» **WHAT IS EXPECTED**:
Across the records that follow, determine how many lines contain "werden" and give only the resulting number.

(Extracted data entries)
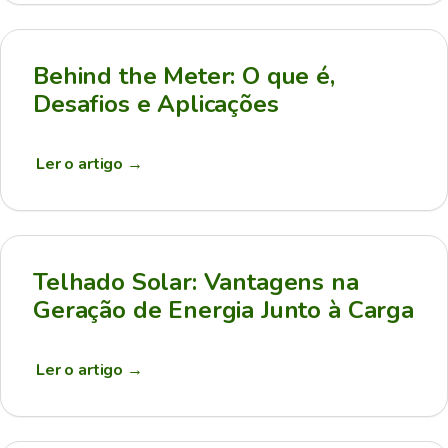
Behind the Meter: O que é,
Desafios e Aplicações
Ler o artigo
→
Telhado Solar: Vantagens na
Geração de Energia Junto à Carga
Ler o artigo
→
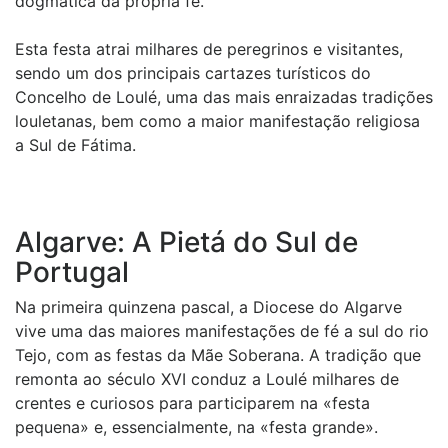
dogmática da própria fé.
Esta festa atrai milhares de peregrinos e visitantes,
sendo um dos principais cartazes turísticos do
Concelho de Loulé, uma das mais enraizadas tradições
louletanas, bem como a maior manifestação religiosa
a Sul de Fátima.
Algarve: A Pietá do Sul de
Portugal
Na primeira quinzena pascal, a Diocese do Algarve
vive uma das maiores manifestações de fé a sul do rio
Tejo, com as festas da Mãe Soberana. A tradição que
remonta ao século XVI conduz a Loulé milhares de
crentes e curiosos para participarem na «festa
pequena» e, essencialmente, na «festa grande».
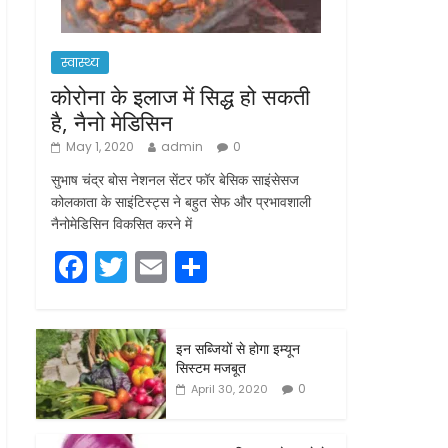
स्वास्थ्य
कोरोना के इलाज में सिद्ध हो सकती
है, नैनो मेडिसिन
May 1, 2020
admin
0
सुभाष चंद्र बोस नेशनल सेंटर फॉर बेसिक साइंसेसज
कोलकाता के साइंटिस्ट्स ने बहुत सेफ और प्रभावशाली
नैनोमेडिसिन विकसित करने में
F
T
E
S
a
w
m
h
c
itt
ai
ar
इन सब्जियों से होगा इम्यून
e
er
l
e
सिस्टम मजबूत
b
0
April 30, 2020
o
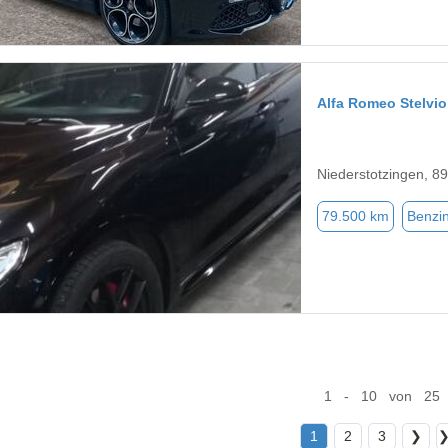
Alfa Romeo Stelvio
Niederstotzingen, 8
79.500 km
Benzi
1 - 10 von 25
1
2
3
❯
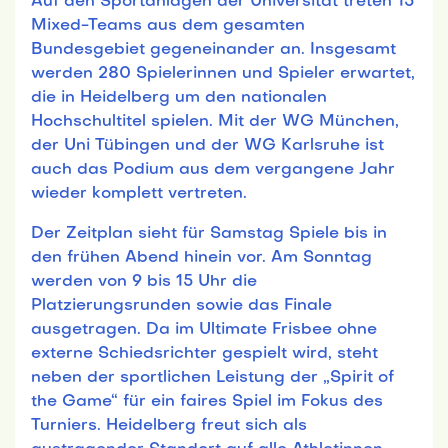
Auf den Sportanlagen der Universität treten 15
Mixed-Teams aus dem gesamten
Bundesgebiet gegeneinander an. Insgesamt
werden 280 Spielerinnen und Spieler erwartet,
die in Heidelberg um den nationalen
Hochschultitel spielen. Mit der WG München,
der Uni Tübingen und der WG Karlsruhe ist
auch das Podium aus dem vergangene Jahr
wieder komplett vertreten.
Der Zeitplan sieht für Samstag Spiele bis in
den frühen Abend hinein vor. Am Sonntag
werden von 9 bis 15 Uhr die
Platzierungsrunden sowie das Finale
ausgetragen. Da im Ultimate Frisbee ohne
externe Schiedsrichter gespielt wird, steht
neben der sportlichen Leistung der „Spirit of
the Game“ für ein faires Spiel im Fokus des
Turniers. Heidelberg freut sich als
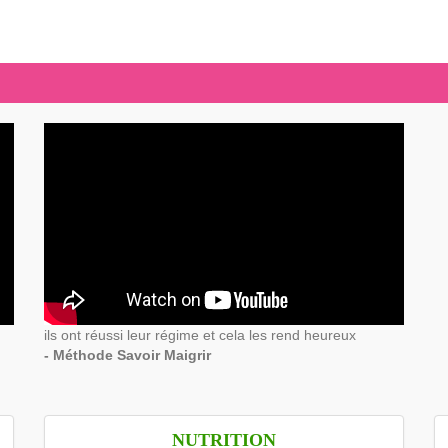
ils ont réussi leur régime et cela les rend heureux
- Méthode Savoir Maigrir
NUTRITION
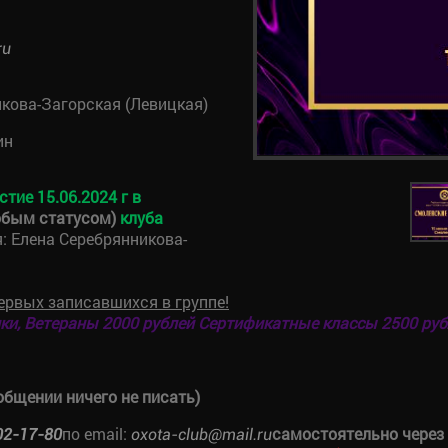
ru
кова-Загорская (Левицкая)
ин
тие 15.06.2024 г в
обым статусом)
клуба
: Елена Серебрянникова-
ервых записавшихся в группе!
ки, Ветераны 2000 рублей
Сертификатные классы 2500 руб
общении ничего не писать)
по email:
самостоятельно через
02-17-80
oxota-club@mail.ru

» **SOLUTION TO THIS EXERCISE**:
2